::: Recorded data
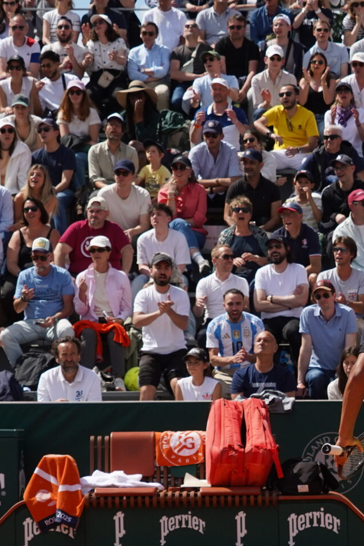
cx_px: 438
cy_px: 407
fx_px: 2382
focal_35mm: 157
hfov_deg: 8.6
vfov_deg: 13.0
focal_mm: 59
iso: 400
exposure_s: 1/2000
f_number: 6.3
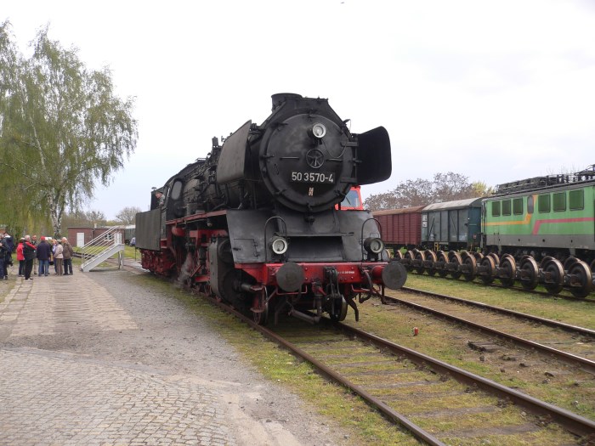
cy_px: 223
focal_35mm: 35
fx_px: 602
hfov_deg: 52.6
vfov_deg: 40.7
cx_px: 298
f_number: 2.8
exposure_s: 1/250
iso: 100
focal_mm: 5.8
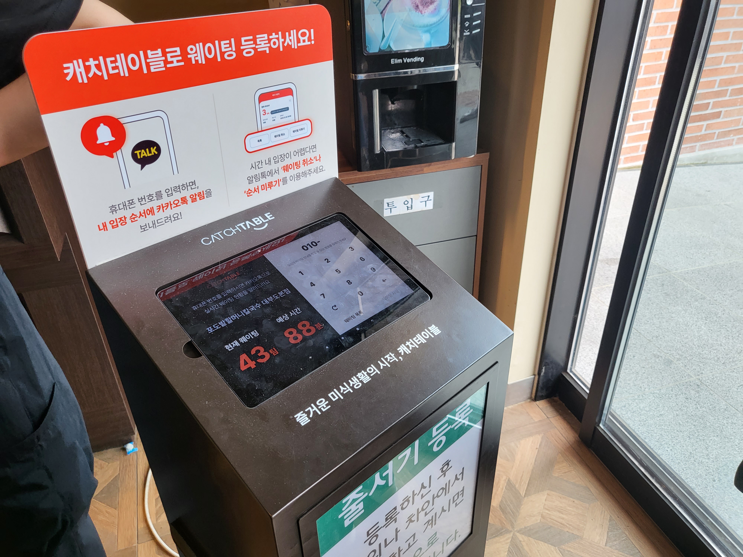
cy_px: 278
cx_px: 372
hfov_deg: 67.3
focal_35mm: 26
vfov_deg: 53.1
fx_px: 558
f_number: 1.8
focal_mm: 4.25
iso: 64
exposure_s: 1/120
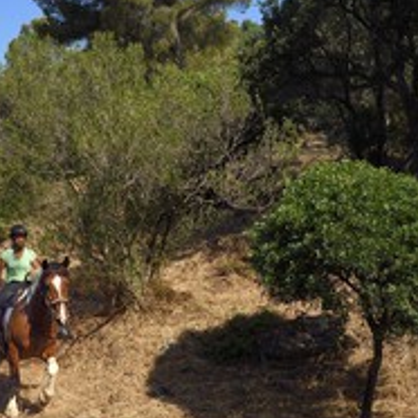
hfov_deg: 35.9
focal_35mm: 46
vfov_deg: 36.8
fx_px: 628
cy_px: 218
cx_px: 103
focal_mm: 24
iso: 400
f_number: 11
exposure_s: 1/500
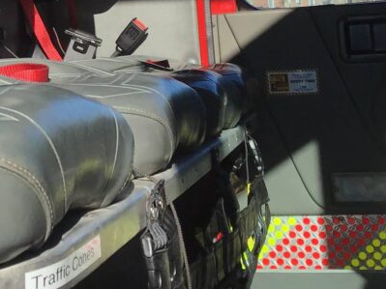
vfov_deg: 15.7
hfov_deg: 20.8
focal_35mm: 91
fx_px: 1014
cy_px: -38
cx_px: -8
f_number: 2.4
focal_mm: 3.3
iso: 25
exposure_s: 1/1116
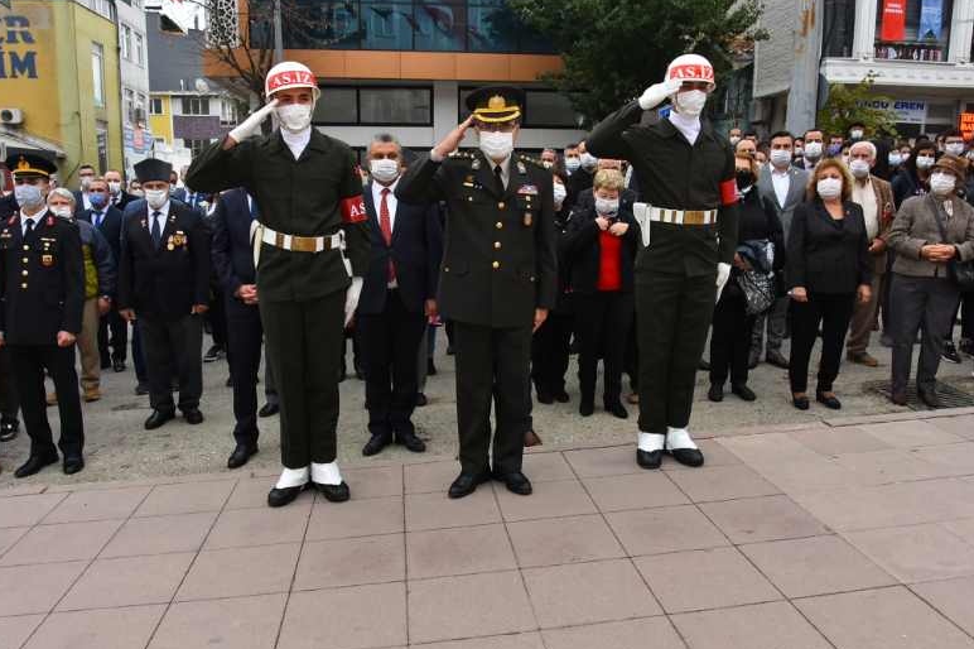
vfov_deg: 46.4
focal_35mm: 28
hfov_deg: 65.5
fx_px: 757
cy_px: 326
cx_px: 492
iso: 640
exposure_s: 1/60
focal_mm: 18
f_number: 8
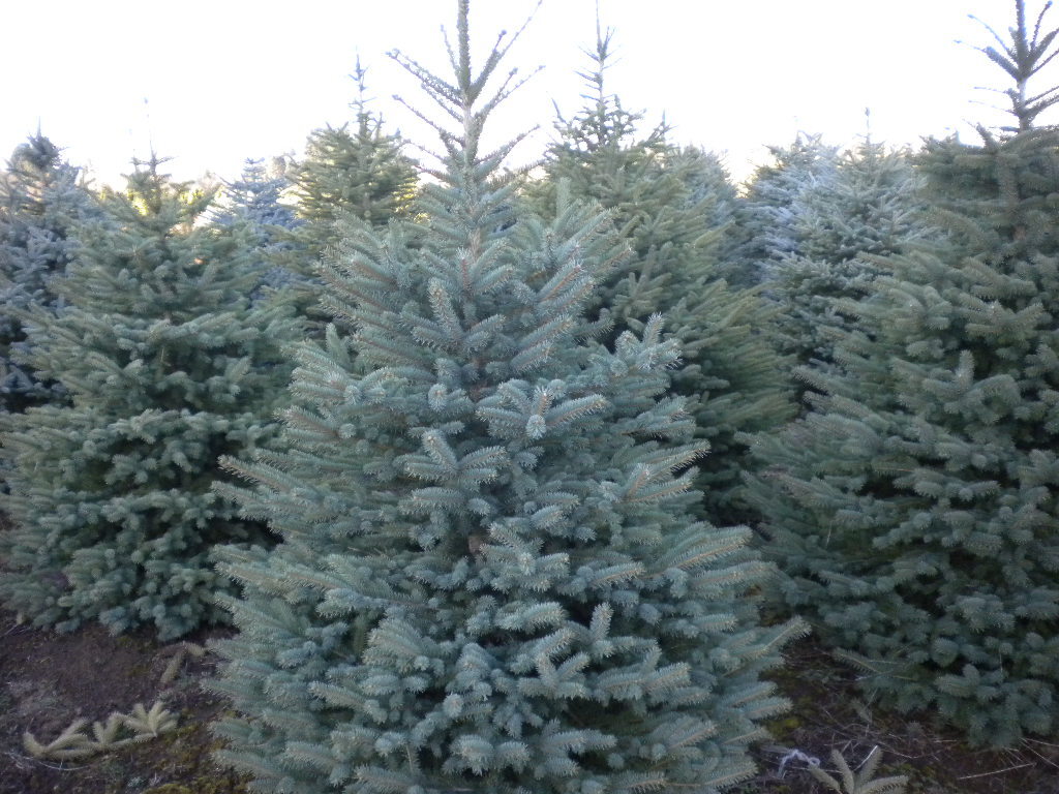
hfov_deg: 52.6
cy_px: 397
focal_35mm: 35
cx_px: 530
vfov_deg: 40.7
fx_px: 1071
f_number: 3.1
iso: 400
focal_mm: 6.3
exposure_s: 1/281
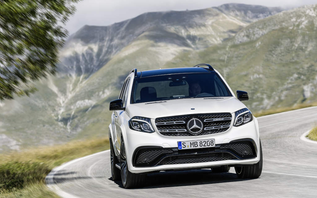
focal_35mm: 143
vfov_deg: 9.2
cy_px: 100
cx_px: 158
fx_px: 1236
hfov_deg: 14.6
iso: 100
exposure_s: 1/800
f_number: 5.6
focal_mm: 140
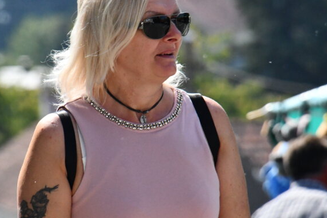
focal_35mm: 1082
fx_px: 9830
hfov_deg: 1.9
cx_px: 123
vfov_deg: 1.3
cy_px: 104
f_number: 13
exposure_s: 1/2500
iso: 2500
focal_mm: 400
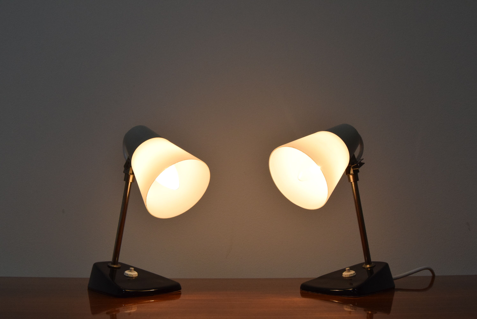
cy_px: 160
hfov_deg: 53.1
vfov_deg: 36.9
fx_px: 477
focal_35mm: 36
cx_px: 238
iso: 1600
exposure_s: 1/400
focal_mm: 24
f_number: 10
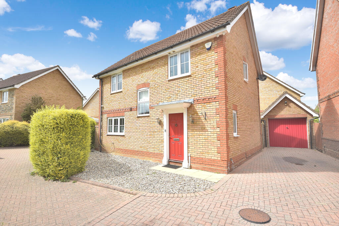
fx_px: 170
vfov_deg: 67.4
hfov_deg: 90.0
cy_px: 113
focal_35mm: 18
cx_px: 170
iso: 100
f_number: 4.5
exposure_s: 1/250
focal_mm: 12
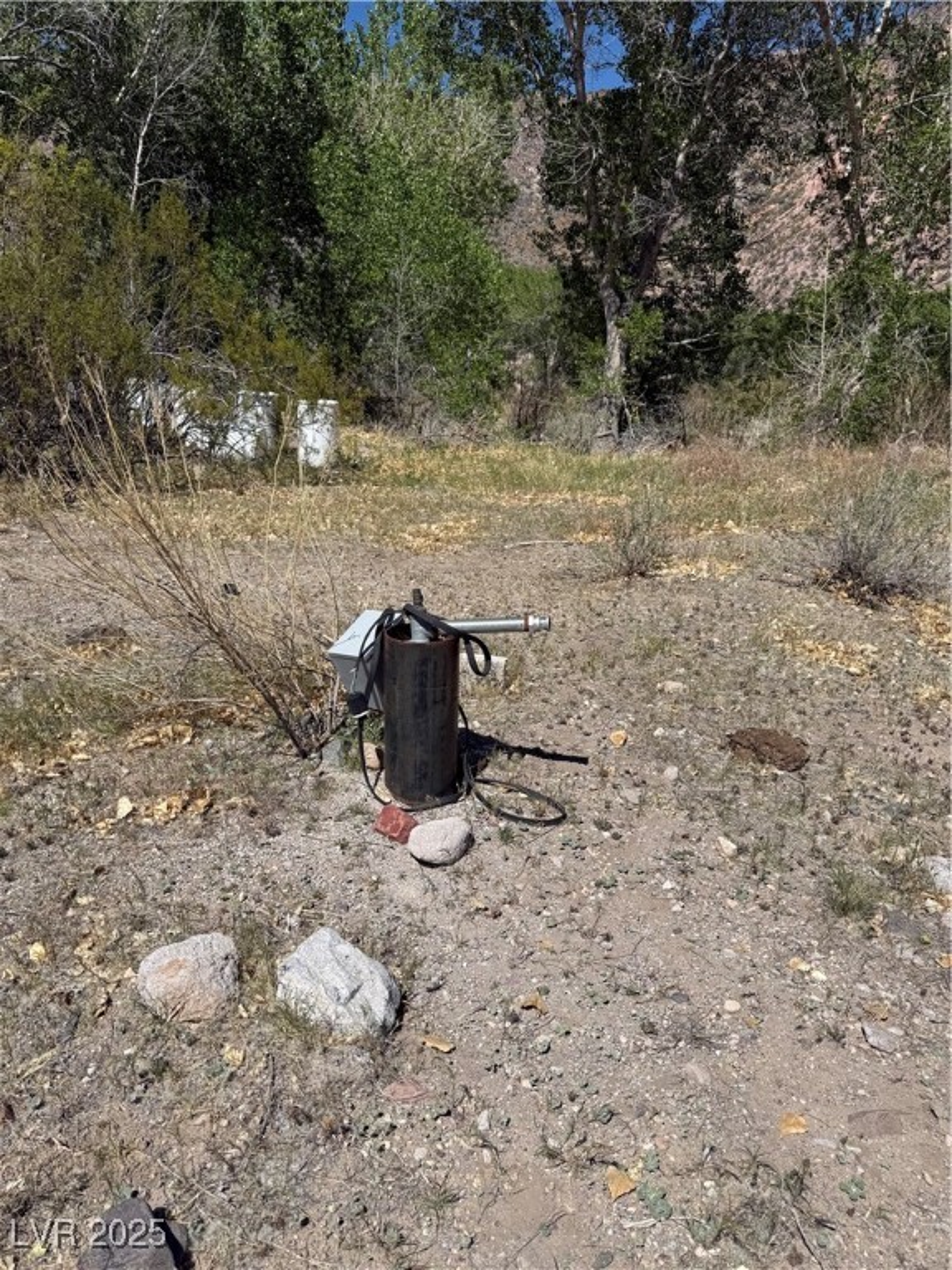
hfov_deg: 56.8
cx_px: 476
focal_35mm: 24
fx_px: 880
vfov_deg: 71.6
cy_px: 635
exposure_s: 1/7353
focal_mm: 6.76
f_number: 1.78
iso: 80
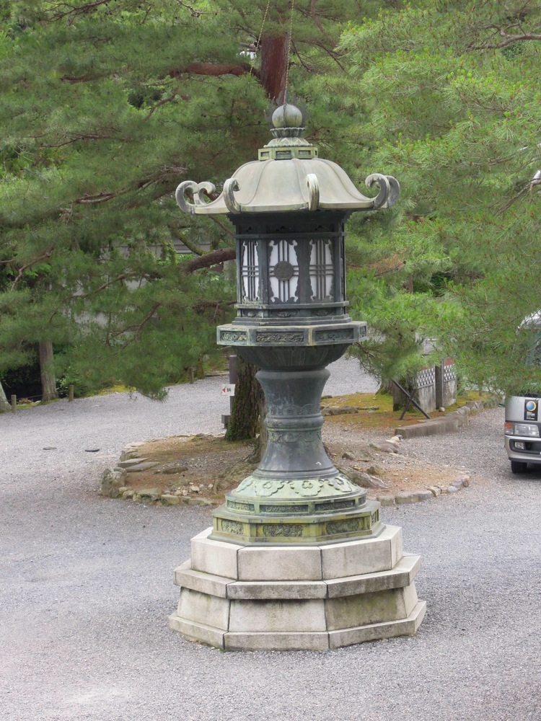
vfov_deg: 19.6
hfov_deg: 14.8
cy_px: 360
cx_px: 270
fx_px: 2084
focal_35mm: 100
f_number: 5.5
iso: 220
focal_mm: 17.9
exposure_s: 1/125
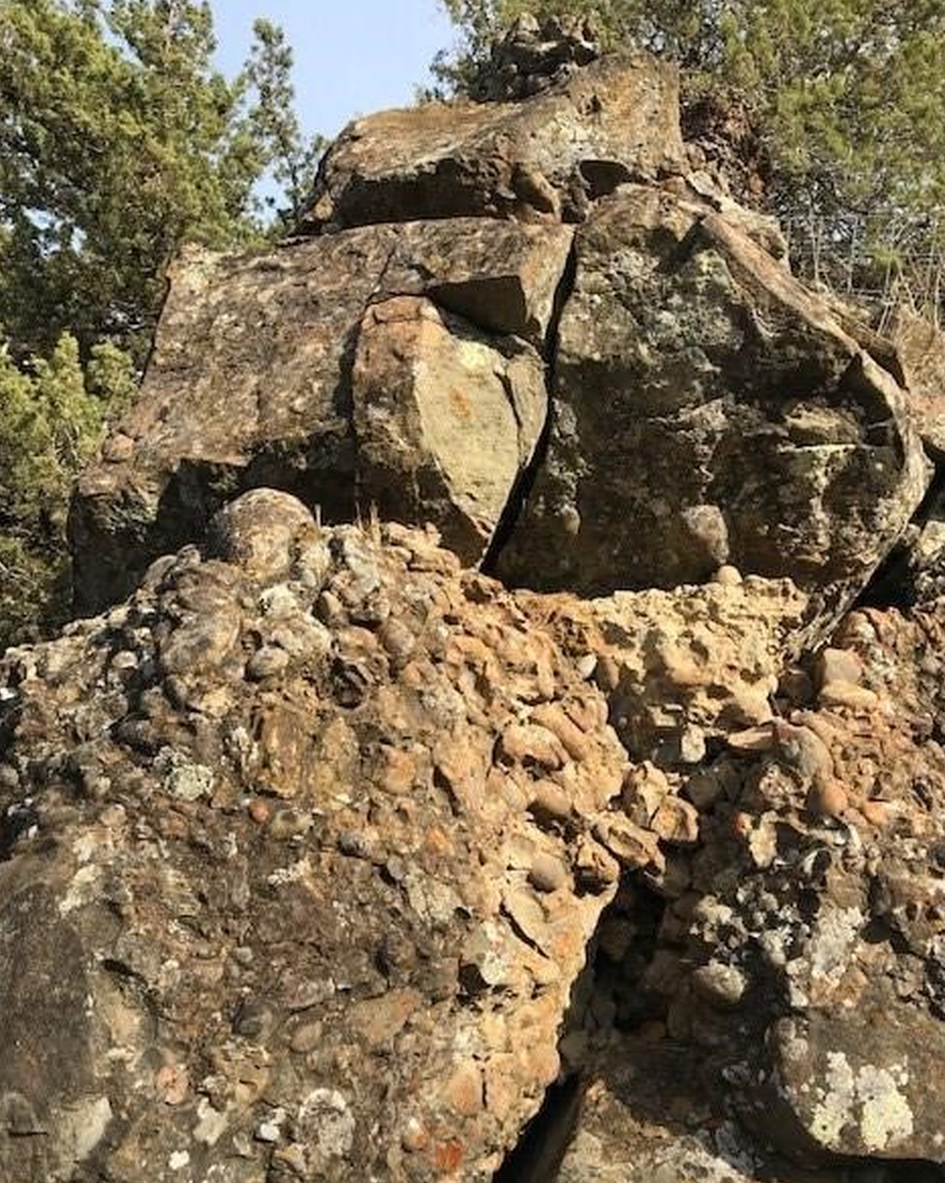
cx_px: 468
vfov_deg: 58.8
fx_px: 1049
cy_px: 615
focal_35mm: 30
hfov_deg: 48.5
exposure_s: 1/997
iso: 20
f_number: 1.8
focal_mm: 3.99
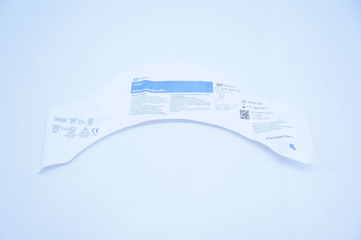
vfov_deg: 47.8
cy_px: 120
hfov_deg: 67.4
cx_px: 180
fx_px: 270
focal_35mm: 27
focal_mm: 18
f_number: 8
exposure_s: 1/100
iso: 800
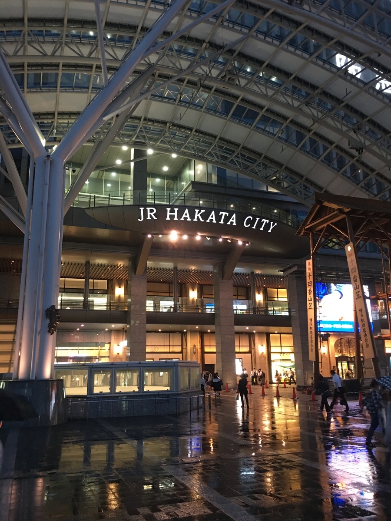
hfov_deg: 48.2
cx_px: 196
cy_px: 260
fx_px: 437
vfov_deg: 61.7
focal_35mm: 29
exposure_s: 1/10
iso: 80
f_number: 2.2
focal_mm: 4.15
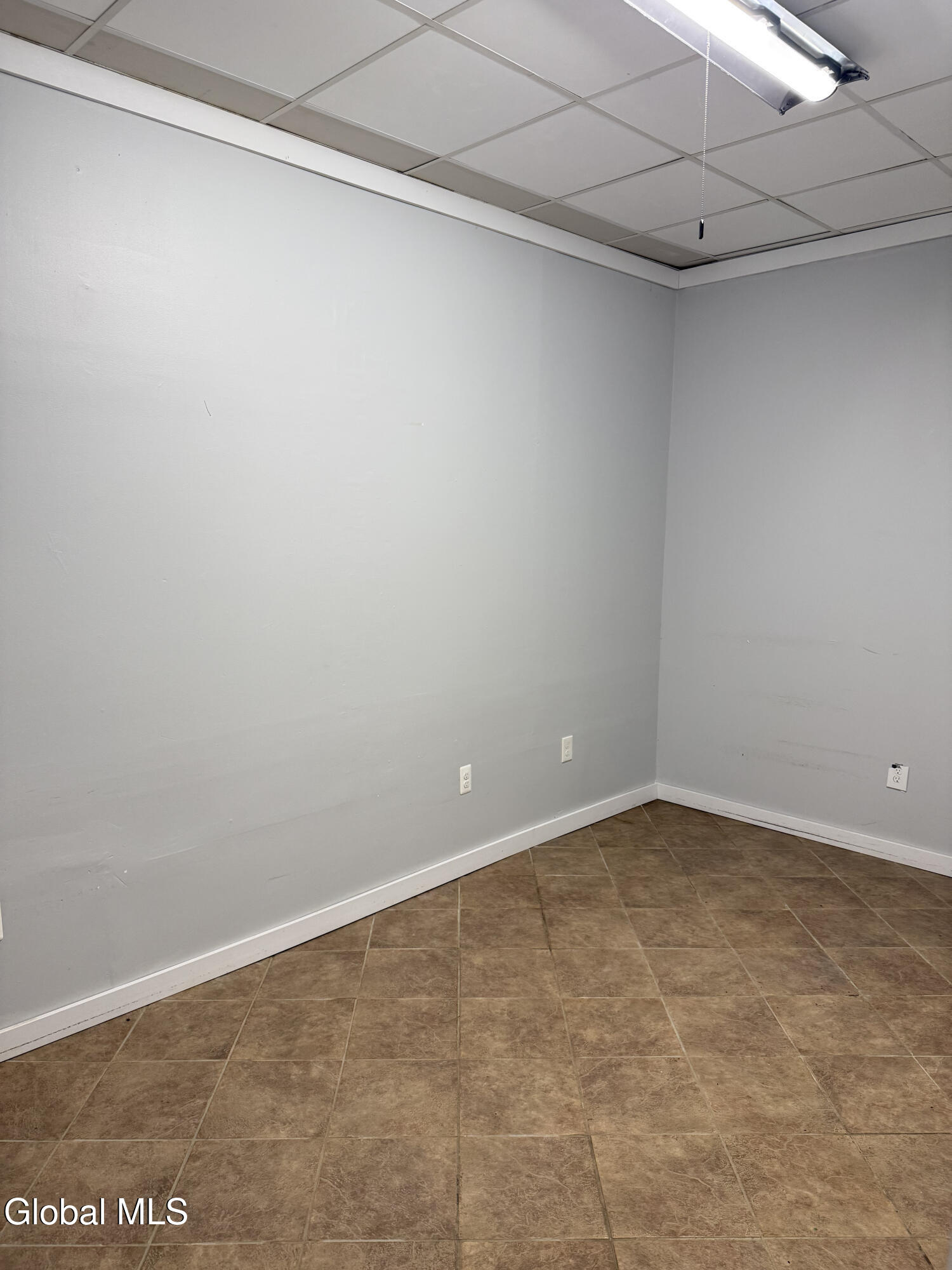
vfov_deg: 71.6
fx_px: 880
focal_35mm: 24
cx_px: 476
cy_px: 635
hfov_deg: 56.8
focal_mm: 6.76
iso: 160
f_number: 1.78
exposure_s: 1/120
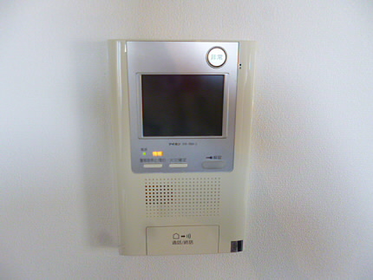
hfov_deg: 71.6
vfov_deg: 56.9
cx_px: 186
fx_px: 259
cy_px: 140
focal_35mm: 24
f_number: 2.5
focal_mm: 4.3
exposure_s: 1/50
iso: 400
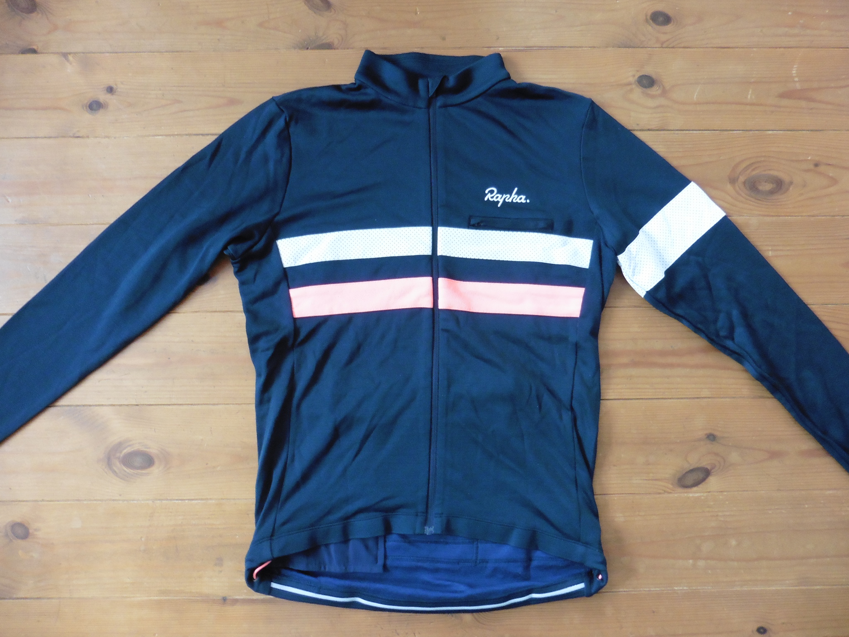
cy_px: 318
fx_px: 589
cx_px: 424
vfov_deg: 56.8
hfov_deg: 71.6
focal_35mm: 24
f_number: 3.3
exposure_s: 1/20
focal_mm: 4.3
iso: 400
::::::
» **The task**: What is wanted is an exact copy of the lines from the line with "focal_mm: 3.99" through the end of the records, both ends included, pictures excluded.

» **Response**:
focal_mm: 3.99
vfov_deg: 47.8
cy_px: 120
hfov_deg: 67.4
cx_px: 180
fx_px: 270
focal_35mm: 27
focal_mm: 18
f_number: 8
exposure_s: 1/100
iso: 800
hfov_deg: 48.2
cx_px: 196
cy_px: 260
fx_px: 437
vfov_deg: 61.7
focal_35mm: 29
exposure_s: 1/10
iso: 80
f_number: 2.2
focal_mm: 4.15
vfov_deg: 71.6
fx_px: 880
focal_35mm: 24
cx_px: 476
cy_px: 635
hfov_deg: 56.8
focal_mm: 6.76
iso: 160
f_number: 1.78
exposure_s: 1/120
hfov_deg: 71.6
vfov_deg: 56.9
cx_px: 186
fx_px: 259
cy_px: 140
focal_35mm: 24
f_number: 2.5
focal_mm: 4.3
exposure_s: 1/50
iso: 400
cy_px: 318
fx_px: 589
cx_px: 424
vfov_deg: 56.8
hfov_deg: 71.6
focal_35mm: 24
f_number: 3.3
exposure_s: 1/20
focal_mm: 4.3
iso: 400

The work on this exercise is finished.